Zugegeben, das ist nicht einfach und erfordert Vorbereitung. Die jungen Menschen der “Letzten Generation” machen uns vor, dass gewaltfreier Widerstand etwas bewirken kann. Anstatt sie als Kriminelle zu verteufeln, sollten wir ihnen eher Achtung und Respekt für ihren Einsatz entgegenbringen.
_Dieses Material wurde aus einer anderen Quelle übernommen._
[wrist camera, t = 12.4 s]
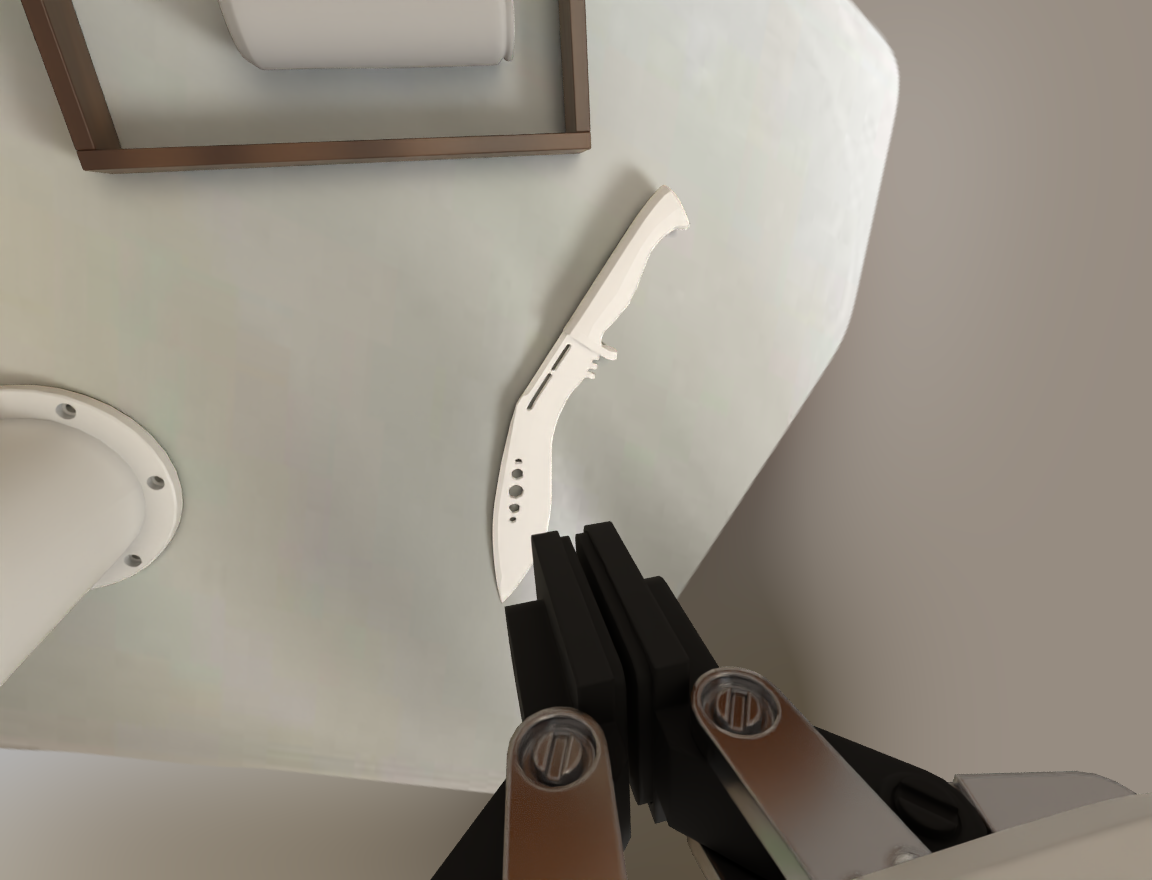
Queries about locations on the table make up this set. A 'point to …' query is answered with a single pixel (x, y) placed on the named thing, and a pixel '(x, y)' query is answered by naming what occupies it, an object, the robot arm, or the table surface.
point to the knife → (568, 389)
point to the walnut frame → (103, 152)
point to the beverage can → (371, 32)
Kriminell ist, wer einen Krieg vorbereitet und kriminell ist, wenn die Chefdiplomat*innen nach Waffen rufen, denn dann sind sie eine gefährliche Fehlbesetzung.
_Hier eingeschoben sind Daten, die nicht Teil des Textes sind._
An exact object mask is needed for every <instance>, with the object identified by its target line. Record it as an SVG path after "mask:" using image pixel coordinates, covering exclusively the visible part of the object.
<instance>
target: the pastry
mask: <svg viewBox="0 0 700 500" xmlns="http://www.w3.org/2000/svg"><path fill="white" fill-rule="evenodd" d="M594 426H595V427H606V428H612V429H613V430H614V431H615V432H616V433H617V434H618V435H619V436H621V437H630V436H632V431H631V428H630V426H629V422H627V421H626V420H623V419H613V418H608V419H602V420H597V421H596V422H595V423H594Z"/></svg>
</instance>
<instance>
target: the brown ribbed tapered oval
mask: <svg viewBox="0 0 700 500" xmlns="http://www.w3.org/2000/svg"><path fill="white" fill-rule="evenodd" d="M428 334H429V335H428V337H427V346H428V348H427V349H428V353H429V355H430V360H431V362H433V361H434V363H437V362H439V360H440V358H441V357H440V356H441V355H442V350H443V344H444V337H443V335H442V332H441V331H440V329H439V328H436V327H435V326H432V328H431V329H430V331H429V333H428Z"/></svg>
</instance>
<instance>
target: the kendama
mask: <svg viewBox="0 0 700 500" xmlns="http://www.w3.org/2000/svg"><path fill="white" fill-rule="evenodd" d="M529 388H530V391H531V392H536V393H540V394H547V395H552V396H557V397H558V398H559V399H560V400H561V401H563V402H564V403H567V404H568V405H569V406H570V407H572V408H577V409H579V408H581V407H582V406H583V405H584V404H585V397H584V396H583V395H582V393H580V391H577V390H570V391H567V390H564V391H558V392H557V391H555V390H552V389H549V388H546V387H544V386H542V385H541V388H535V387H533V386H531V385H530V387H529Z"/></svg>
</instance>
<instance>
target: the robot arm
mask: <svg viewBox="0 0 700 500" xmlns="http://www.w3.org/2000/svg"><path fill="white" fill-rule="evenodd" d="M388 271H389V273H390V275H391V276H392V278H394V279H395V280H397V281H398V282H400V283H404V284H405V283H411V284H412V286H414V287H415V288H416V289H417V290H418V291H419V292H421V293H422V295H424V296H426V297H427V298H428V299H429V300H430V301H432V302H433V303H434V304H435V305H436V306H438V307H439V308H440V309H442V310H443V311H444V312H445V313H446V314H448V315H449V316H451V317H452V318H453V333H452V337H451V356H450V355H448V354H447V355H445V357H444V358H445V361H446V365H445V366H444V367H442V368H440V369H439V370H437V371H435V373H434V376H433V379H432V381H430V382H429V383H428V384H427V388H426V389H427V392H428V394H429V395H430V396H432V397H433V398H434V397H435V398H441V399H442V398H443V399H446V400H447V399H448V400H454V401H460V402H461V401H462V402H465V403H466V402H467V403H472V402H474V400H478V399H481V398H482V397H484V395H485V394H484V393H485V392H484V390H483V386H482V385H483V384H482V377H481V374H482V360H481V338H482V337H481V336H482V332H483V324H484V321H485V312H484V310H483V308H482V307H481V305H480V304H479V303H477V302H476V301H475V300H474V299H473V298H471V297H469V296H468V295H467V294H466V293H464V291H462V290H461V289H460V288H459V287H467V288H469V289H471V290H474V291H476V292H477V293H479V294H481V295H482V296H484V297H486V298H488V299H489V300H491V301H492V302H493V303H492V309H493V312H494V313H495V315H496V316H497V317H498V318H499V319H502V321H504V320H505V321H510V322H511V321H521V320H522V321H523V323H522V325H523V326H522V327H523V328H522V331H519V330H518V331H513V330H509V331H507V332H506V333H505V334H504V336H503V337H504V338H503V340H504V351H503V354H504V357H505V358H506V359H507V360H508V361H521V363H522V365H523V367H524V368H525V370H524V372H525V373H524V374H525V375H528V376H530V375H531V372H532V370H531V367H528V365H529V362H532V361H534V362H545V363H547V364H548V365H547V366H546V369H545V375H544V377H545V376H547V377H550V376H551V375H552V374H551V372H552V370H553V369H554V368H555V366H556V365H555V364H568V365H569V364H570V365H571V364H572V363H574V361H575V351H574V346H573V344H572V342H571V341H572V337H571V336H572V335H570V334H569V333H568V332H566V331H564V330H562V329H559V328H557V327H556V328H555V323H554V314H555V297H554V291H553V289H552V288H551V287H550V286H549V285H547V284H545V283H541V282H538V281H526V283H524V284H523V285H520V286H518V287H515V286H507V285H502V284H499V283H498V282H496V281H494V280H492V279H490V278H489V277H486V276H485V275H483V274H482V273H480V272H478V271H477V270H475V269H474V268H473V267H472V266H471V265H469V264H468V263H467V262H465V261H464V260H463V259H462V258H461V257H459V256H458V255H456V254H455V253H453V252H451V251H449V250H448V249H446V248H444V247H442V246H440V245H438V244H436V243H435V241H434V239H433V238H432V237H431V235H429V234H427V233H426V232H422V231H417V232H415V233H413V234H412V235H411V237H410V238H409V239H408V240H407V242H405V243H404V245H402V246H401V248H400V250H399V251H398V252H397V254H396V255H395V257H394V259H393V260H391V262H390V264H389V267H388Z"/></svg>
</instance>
Forschung und Wissenschaft kann einen grossen Beitrag zum Erhalt von Frieden leisten: Nicht dadurch, dass man Militärforschung betreibt, sich neue, noch brutalere Waffensysteme ausdenkt, um mit KI das Töten noch effizienter zu machen und mehr Ziele in kürzester Zeit zerstören zu können, als es je von Menschen erreicht werden konnte; nicht dadurch, dass man sich auf Feindbilder einlässt, dass Friedensforschungsinstitute plötzlich Waffenlieferungen befürworten, und ihren Anspruch nach “Frieden” militärisch interpretieren. Stattdessen kann Wissenschaft einen grossen Beitrag leisten, indem internationale Kooperationen fortbestehen und ausgebaut werden, indem neue Kooperationen gegründet werden, indem sich alle am Ausbau von Schulen und Universitäten beteiligen, um allen Menschen, auch vor allem in Gebieten, die von Krieg und Zerstörung betroffen sind, wieder Hoffnung zu geben Und indem wissenschaftliche Einrichtungen und Schulen als Einrichtungen gesehen werden, wo friedliches Zusammenleben studiert und praktiziert wird, wo man sich gegenseitig schätzt und fordert und wo man die Narrative der anderen verstehen lernt.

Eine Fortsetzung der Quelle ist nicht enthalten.